Los Angeles Superior Court Judge John S. Wiley Jr. tentatively dismissed 11 of 12 claims filed against the agency and two photographers, saying most of the allegations lacked legal standing.

He allowed attorneys to file an amended complaint that could restore some of the claims.

The woman, identified in court documents only as “Jane Doe,” sued Splash News & Picture Agency and two of its photographers in April, alleging fraud, intrusion, unjust enrichment and other claims over the filming of Ledger in 2006.

The woman was on assignment for People magazine at the time.

According to the lawsuit, the tape was made after the Golden Globe awards in January 2006 and wasn’t revealed until after Ledger’s death from an accidental prescription drug overdose earlier this year. “Entertainment Tonight” and its sister show, “The Insider,” had planned to air the footage, but canceled those plans after feeling pressure from publicists and other Ledger supporters.

The video later surfaced online.

The lawsuit states the video was shot from a balcony of the reporter’s hotel room, and that Ledger became upset when he realized he was being taped. The photographers placated Ledger by telling him they would destroy the tape, the suit claims.

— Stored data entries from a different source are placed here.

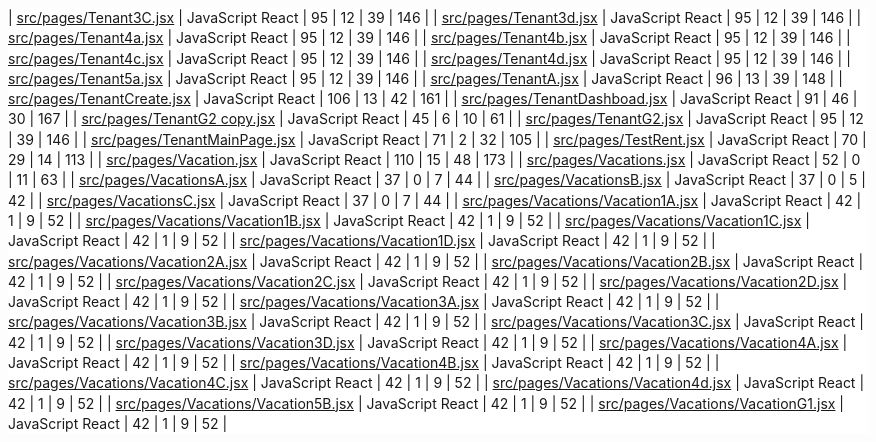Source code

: | [src/pages/Tenant3C.jsx](/src/pages/Tenant3C.jsx) | JavaScript React | 95 | 12 | 39 | 146 |
| [src/pages/Tenant3d.jsx](/src/pages/Tenant3d.jsx) | JavaScript React | 95 | 12 | 39 | 146 |
| [src/pages/Tenant4a.jsx](/src/pages/Tenant4a.jsx) | JavaScript React | 95 | 12 | 39 | 146 |
| [src/pages/Tenant4b.jsx](/src/pages/Tenant4b.jsx) | JavaScript React | 95 | 12 | 39 | 146 |
| [src/pages/Tenant4c.jsx](/src/pages/Tenant4c.jsx) | JavaScript React | 95 | 12 | 39 | 146 |
| [src/pages/Tenant4d.jsx](/src/pages/Tenant4d.jsx) | JavaScript React | 95 | 12 | 39 | 146 |
| [src/pages/Tenant5a.jsx](/src/pages/Tenant5a.jsx) | JavaScript React | 95 | 12 | 39 | 146 |
| [src/pages/TenantA.jsx](/src/pages/TenantA.jsx) | JavaScript React | 96 | 13 | 39 | 148 |
| [src/pages/TenantCreate.jsx](/src/pages/TenantCreate.jsx) | JavaScript React | 106 | 13 | 42 | 161 |
| [src/pages/TenantDashboad.jsx](/src/pages/TenantDashboad.jsx) | JavaScript React | 91 | 46 | 30 | 167 |
| [src/pages/TenantG2 copy.jsx](/src/pages/TenantG2%20copy.jsx) | JavaScript React | 45 | 6 | 10 | 61 |
| [src/pages/TenantG2.jsx](/src/pages/TenantG2.jsx) | JavaScript React | 95 | 12 | 39 | 146 |
| [src/pages/TenantMainPage.jsx](/src/pages/TenantMainPage.jsx) | JavaScript React | 71 | 2 | 32 | 105 |
| [src/pages/TestRent.jsx](/src/pages/TestRent.jsx) | JavaScript React | 70 | 29 | 14 | 113 |
| [src/pages/Vacation.jsx](/src/pages/Vacation.jsx) | JavaScript React | 110 | 15 | 48 | 173 |
| [src/pages/Vacations.jsx](/src/pages/Vacations.jsx) | JavaScript React | 52 | 0 | 11 | 63 |
| [src/pages/VacationsA.jsx](/src/pages/VacationsA.jsx) | JavaScript React | 37 | 0 | 7 | 44 |
| [src/pages/VacationsB.jsx](/src/pages/VacationsB.jsx) | JavaScript React | 37 | 0 | 5 | 42 |
| [src/pages/VacationsC.jsx](/src/pages/VacationsC.jsx) | JavaScript React | 37 | 0 | 7 | 44 |
| [src/pages/Vacations/Vacation1A.jsx](/src/pages/Vacations/Vacation1A.jsx) | JavaScript React | 42 | 1 | 9 | 52 |
| [src/pages/Vacations/Vacation1B.jsx](/src/pages/Vacations/Vacation1B.jsx) | JavaScript React | 42 | 1 | 9 | 52 |
| [src/pages/Vacations/Vacation1C.jsx](/src/pages/Vacations/Vacation1C.jsx) | JavaScript React | 42 | 1 | 9 | 52 |
| [src/pages/Vacations/Vacation1D.jsx](/src/pages/Vacations/Vacation1D.jsx) | JavaScript React | 42 | 1 | 9 | 52 |
| [src/pages/Vacations/Vacation2A.jsx](/src/pages/Vacations/Vacation2A.jsx) | JavaScript React | 42 | 1 | 9 | 52 |
| [src/pages/Vacations/Vacation2B.jsx](/src/pages/Vacations/Vacation2B.jsx) | JavaScript React | 42 | 1 | 9 | 52 |
| [src/pages/Vacations/Vacation2C.jsx](/src/pages/Vacations/Vacation2C.jsx) | JavaScript React | 42 | 1 | 9 | 52 |
| [src/pages/Vacations/Vacation2D.jsx](/src/pages/Vacations/Vacation2D.jsx) | JavaScript React | 42 | 1 | 9 | 52 |
| [src/pages/Vacations/Vacation3A.jsx](/src/pages/Vacations/Vacation3A.jsx) | JavaScript React | 42 | 1 | 9 | 52 |
| [src/pages/Vacations/Vacation3B.jsx](/src/pages/Vacations/Vacation3B.jsx) | JavaScript React | 42 | 1 | 9 | 52 |
| [src/pages/Vacations/Vacation3C.jsx](/src/pages/Vacations/Vacation3C.jsx) | JavaScript React | 42 | 1 | 9 | 52 |
| [src/pages/Vacations/Vacation3D.jsx](/src/pages/Vacations/Vacation3D.jsx) | JavaScript React | 42 | 1 | 9 | 52 |
| [src/pages/Vacations/Vacation4A.jsx](/src/pages/Vacations/Vacation4A.jsx) | JavaScript React | 42 | 1 | 9 | 52 |
| [src/pages/Vacations/Vacation4B.jsx](/src/pages/Vacations/Vacation4B.jsx) | JavaScript React | 42 | 1 | 9 | 52 |
| [src/pages/Vacations/Vacation4C.jsx](/src/pages/Vacations/Vacation4C.jsx) | JavaScript React | 42 | 1 | 9 | 52 |
| [src/pages/Vacations/Vacation4d.jsx](/src/pages/Vacations/Vacation4d.jsx) | JavaScript React | 42 | 1 | 9 | 52 |
| [src/pages/Vacations/Vacation5B.jsx](/src/pages/Vacations/Vacation5B.jsx) | JavaScript React | 42 | 1 | 9 | 52 |
| [src/pages/Vacations/VacationG1.jsx](/src/pages/Vacations/VacationG1.jsx) | JavaScript React | 42 | 1 | 9 | 52 |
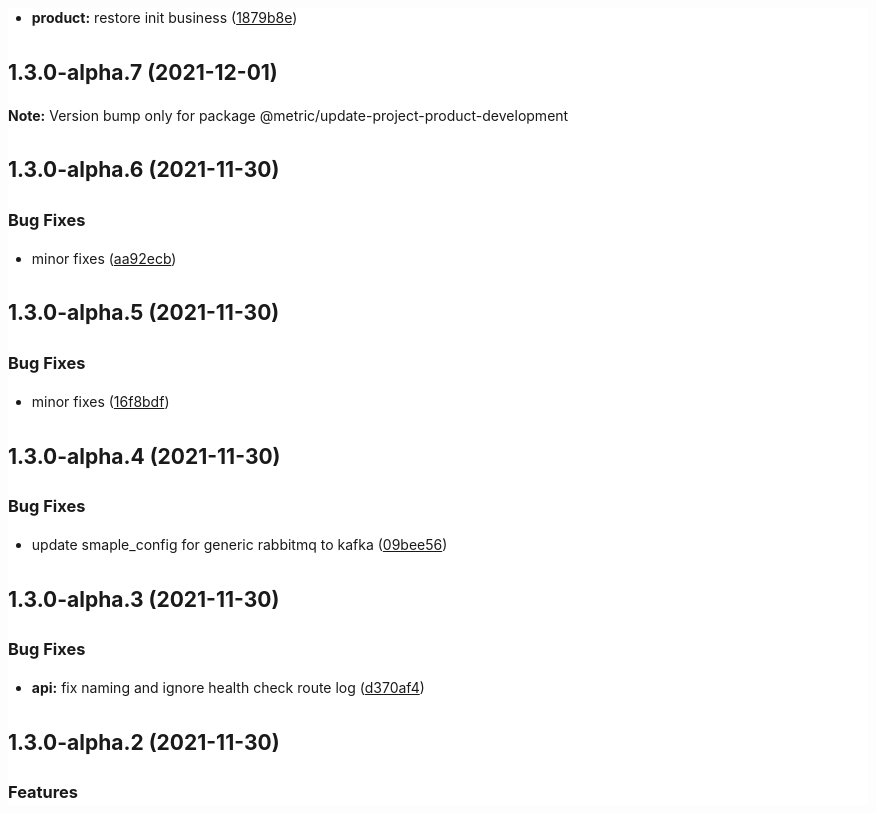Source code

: * **product:** restore init business ([1879b8e](https://github.com/adeo/metric-acl-monorepo/commit/1879b8e860c211cbfb0bd8ddccfee1c7c0fdaecb))



## 1.3.0-alpha.7 (2021-12-01)

**Note:** Version bump only for package @metric/update-project-product-development





## 1.3.0-alpha.6 (2021-11-30)


### Bug Fixes

* minor fixes ([aa92ecb](https://github.com/adeo/metric-acl-monorepo/commit/aa92ecbd3f6d2df73b4df86e1282b5b08241e7f5))



## 1.3.0-alpha.5 (2021-11-30)


### Bug Fixes

* minor fixes ([16f8bdf](https://github.com/adeo/metric-acl-monorepo/commit/16f8bdf7fa0da8b58bcc274be74b9867296f46ac))



## 1.3.0-alpha.4 (2021-11-30)


### Bug Fixes

* update smaple_config for generic  rabbitmq to kafka ([09bee56](https://github.com/adeo/metric-acl-monorepo/commit/09bee561d97c369c602372cdcae7a09d98e4da56))



## 1.3.0-alpha.3 (2021-11-30)


### Bug Fixes

* **api:** fix naming and ignore health check route log ([d370af4](https://github.com/adeo/metric-acl-monorepo/commit/d370af43b2735b7f51758bc588f03437d3c6e369))



## 1.3.0-alpha.2 (2021-11-30)


### Features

Ledger — who has been celebrated this summer for his role as the Joker in “The Dark Knight” — was already an established actor when the tape was made. Indeed, the suit claims the video was shot hours after Ledger appeared at the awards show, where he was nominated as best actor for “Brokeback Mountain.”

The lawsuit claims the video shows Ledger doing cocaine and that some of the drugs were supplied by the photographers. It also shows Ledger saying that he was “going to get serious (word bleeped) from my girlfriend” for being in the hotel room and rolling cigarette paper and saying “I used to smoke five joints a day for 20 years.”

The reporter’s likeness is blurred on the video.

That element, and the woman’s assignment for People, were key reasons for Wiley’s decision to remove most of the claims from the suit.

“Jane Doe is as far as the Heath Ledger public is concerned, a complete unknown,” Wiley said. “She’s not a feature. She’s some blurry bystander.”

Wiley also noted that the reporter had dated one of the photographers, and that the alleged intrusion of her privacy took place in a hotel room she had apparently rented to conduct interviews in. “It’s a professional setting, not a personal setting,” Wiley said.

The judge sided with defense attorneys, who argued that the woman could not make many of her claims on behalf of Ledger. “The tape’s valuable because of Heath Ledger, not because of Jane Doe,” Wiley said.

Neville Johnson, who is representing the reporter, told Wiley his client was also harmed by the video.

“It ruined her,” he shouted at one point during the hearing. “She didn’t get a story out of it.”

The woman’s suit claims her inclusion on the tape has damaged her ability to work.

“Just because she’s a member of the press, she has the same rights as anyone else,” Johnson said.

He said afterward Wednesday’s hearing that he thinks a revision of the lawsuit will restore many of the reporter’s claims.

An attorney for Splash News and its photographers declined to comment after the hearing.